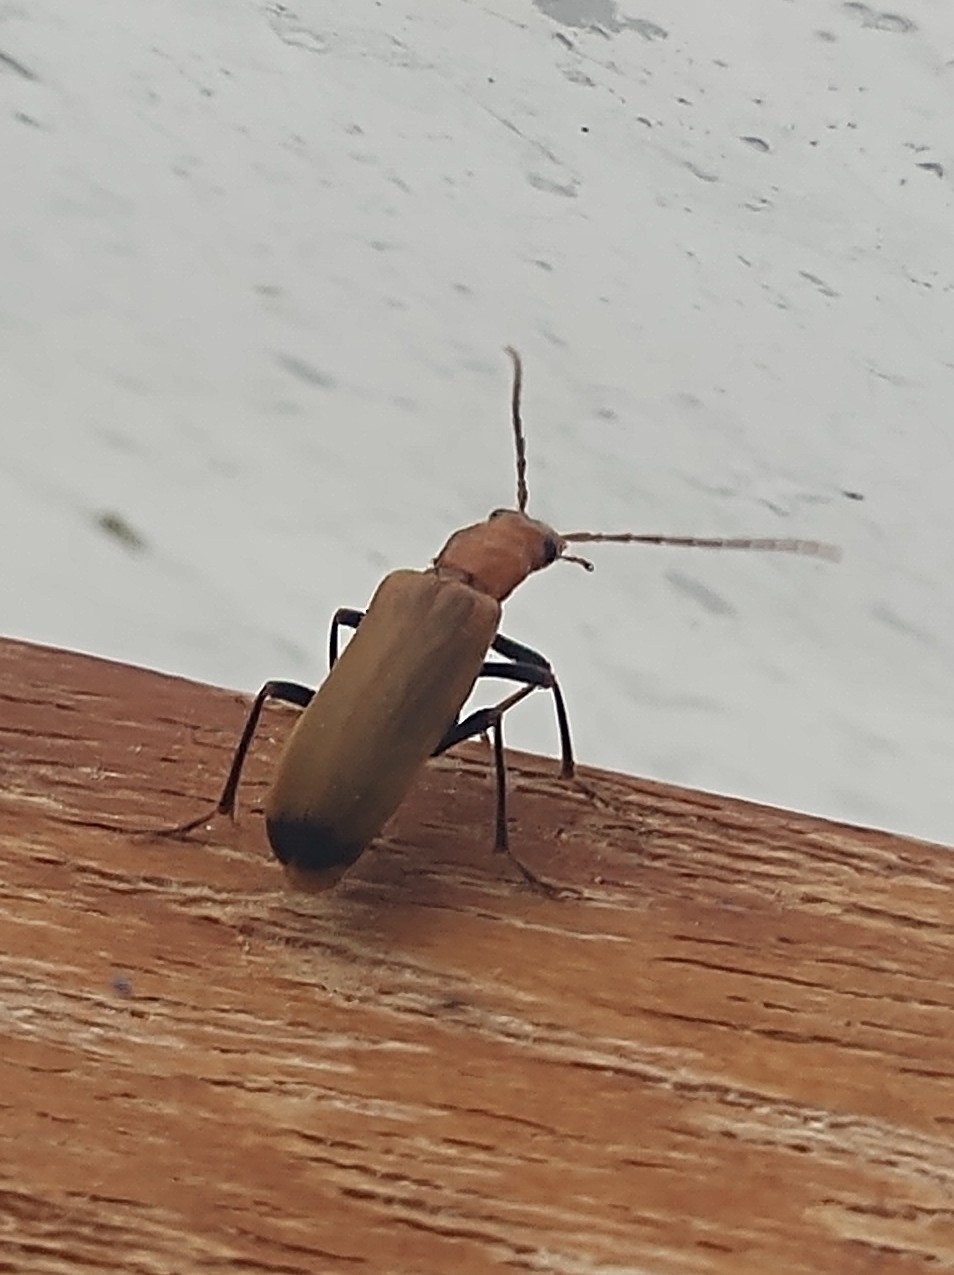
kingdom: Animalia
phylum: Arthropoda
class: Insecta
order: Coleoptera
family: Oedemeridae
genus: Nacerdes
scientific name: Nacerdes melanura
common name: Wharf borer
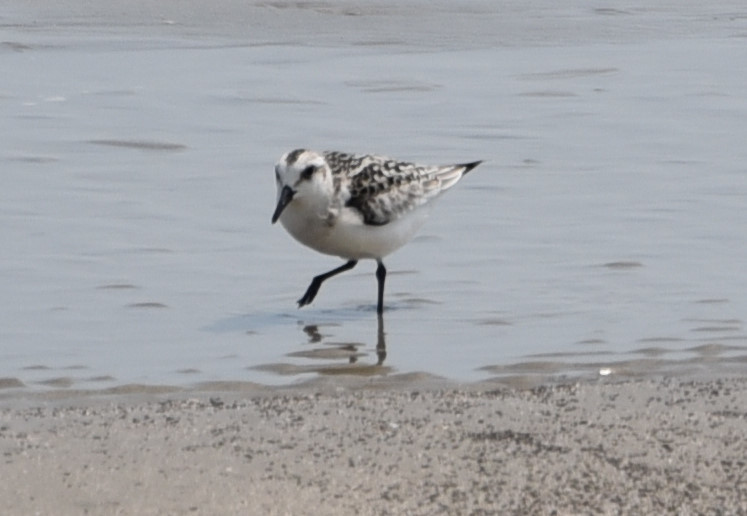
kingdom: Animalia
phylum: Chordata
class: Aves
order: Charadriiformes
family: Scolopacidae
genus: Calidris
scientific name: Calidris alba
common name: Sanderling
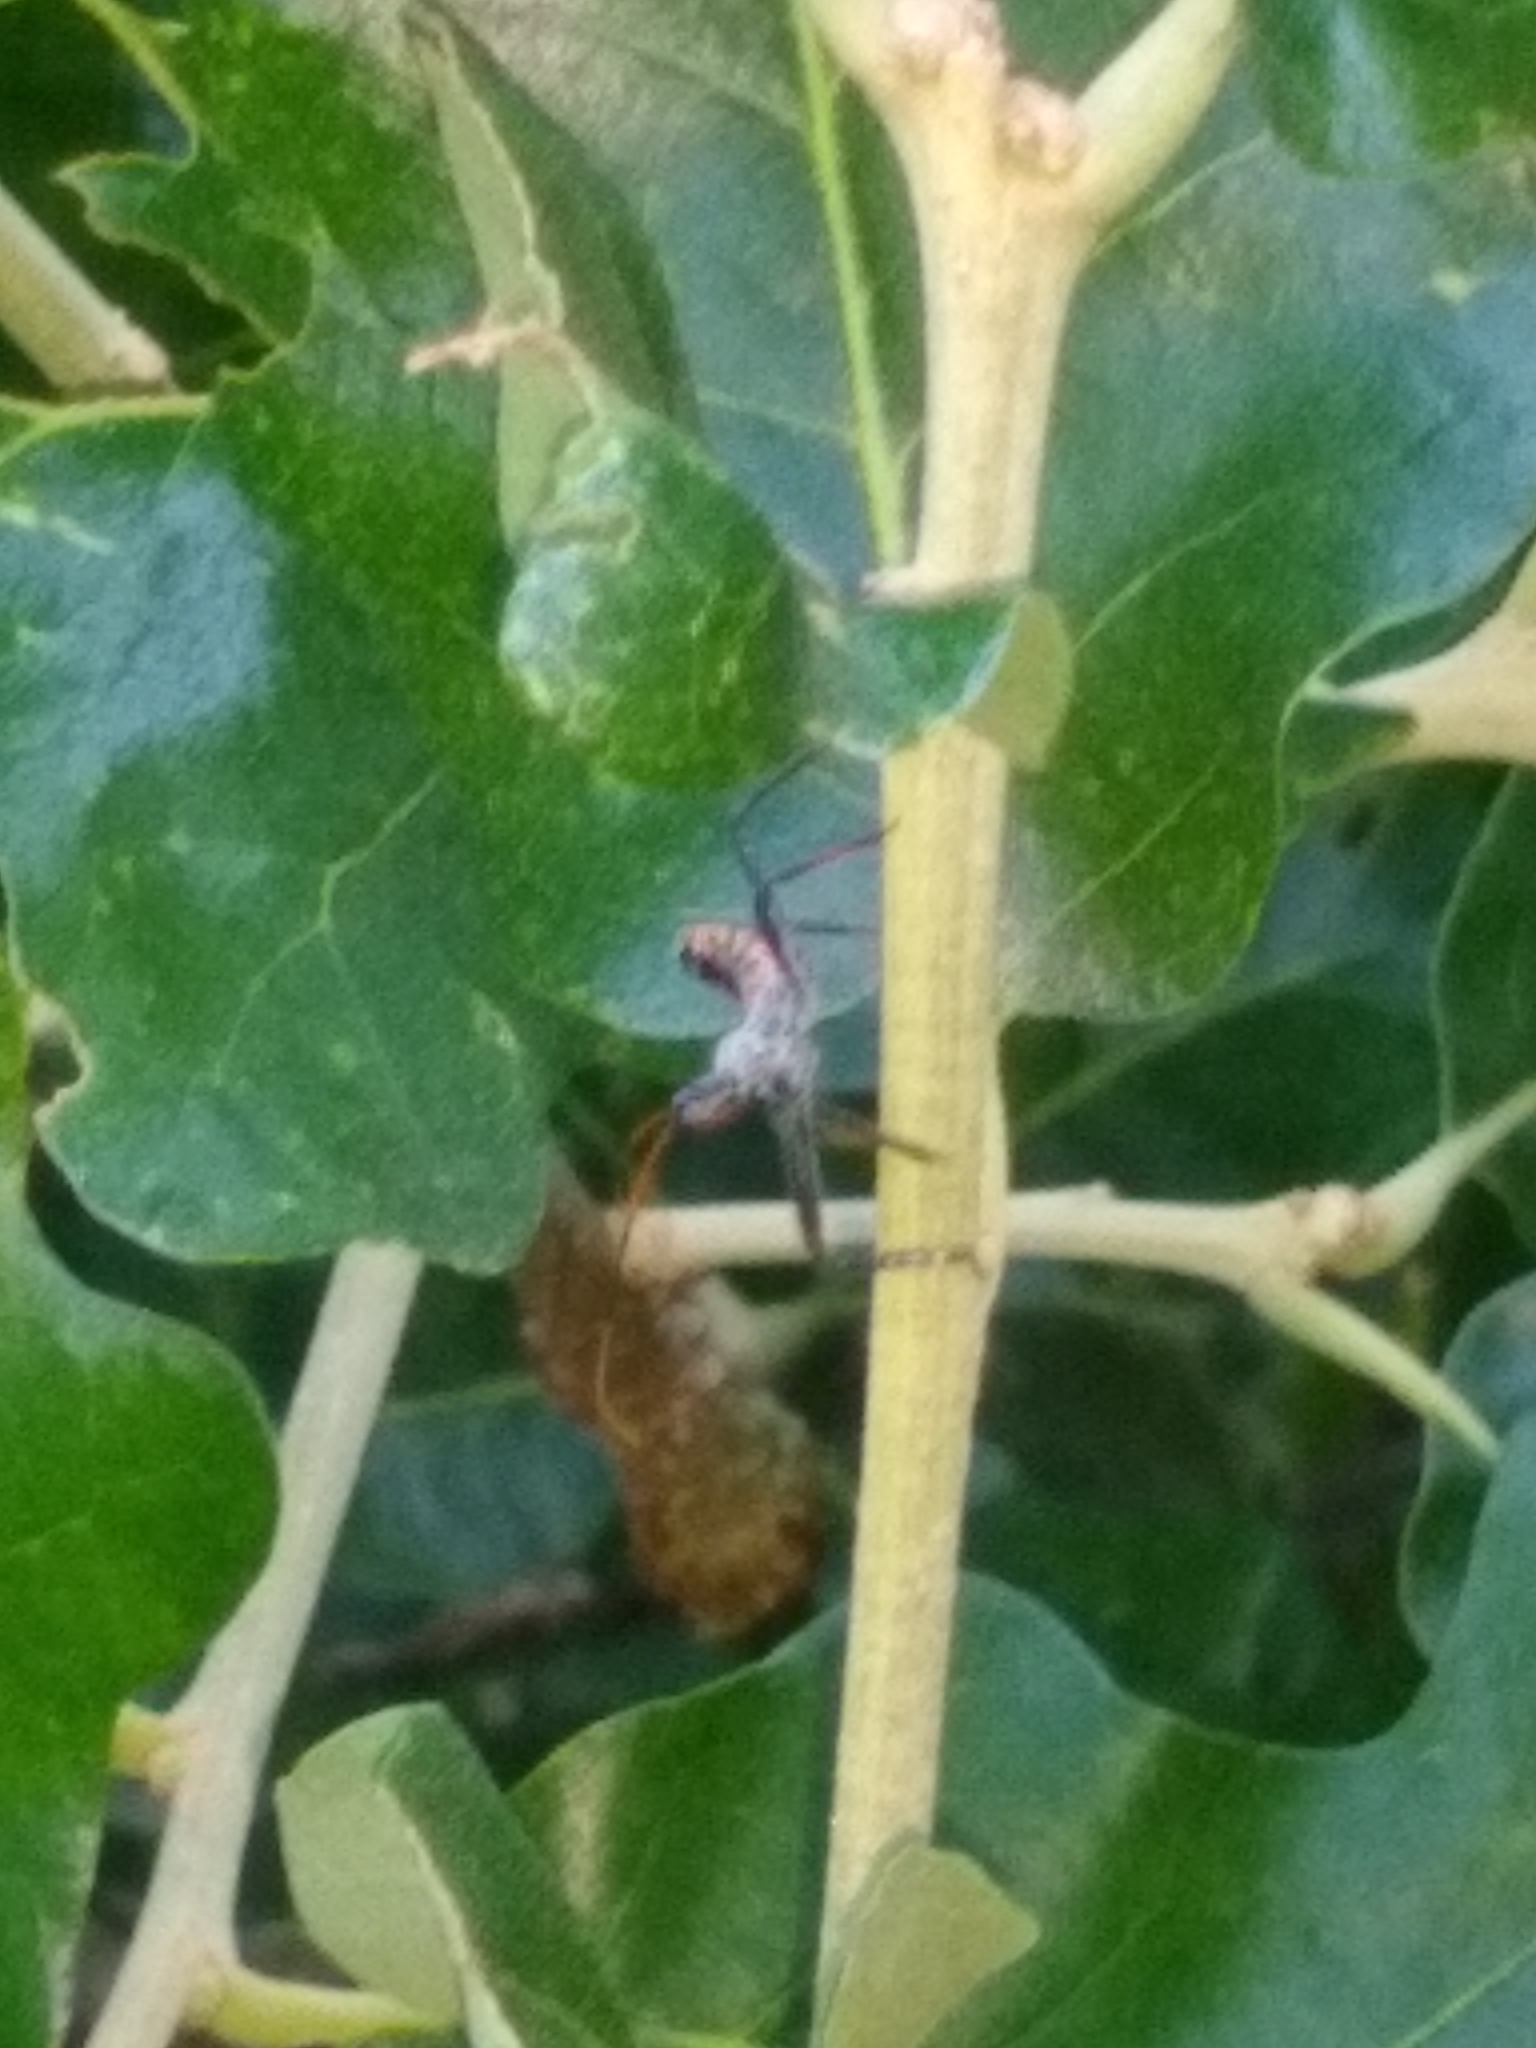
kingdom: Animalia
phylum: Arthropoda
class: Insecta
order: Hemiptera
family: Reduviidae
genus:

§ **WORK TO BE COMPLETED**
Express the lines of all the rows above as a JSON list of strings, one string per line, with blank lines omitted. Leave the pictures out of the list.

§ **RESULT**
[
  "kingdom: Animalia",
  "phylum: Arthropoda",
  "class: Insecta",
  "order: Coleoptera",
  "family: Oedemeridae",
  "genus: Nacerdes",
  "scientific name: Nacerdes melanura",
  "common name: Wharf borer",
  "kingdom: Animalia",
  "phylum: Chordata",
  "class: Aves",
  "order: Charadriiformes",
  "family: Scolopacidae",
  "genus: Calidris",
  "scientific name: Calidris alba",
  "common name: Sanderling",
  "kingdom: Animalia",
  "phylum: Arthropoda",
  "class: Insecta",
  "order: Hemiptera",
  "family: Reduviidae",
  "genus:"
]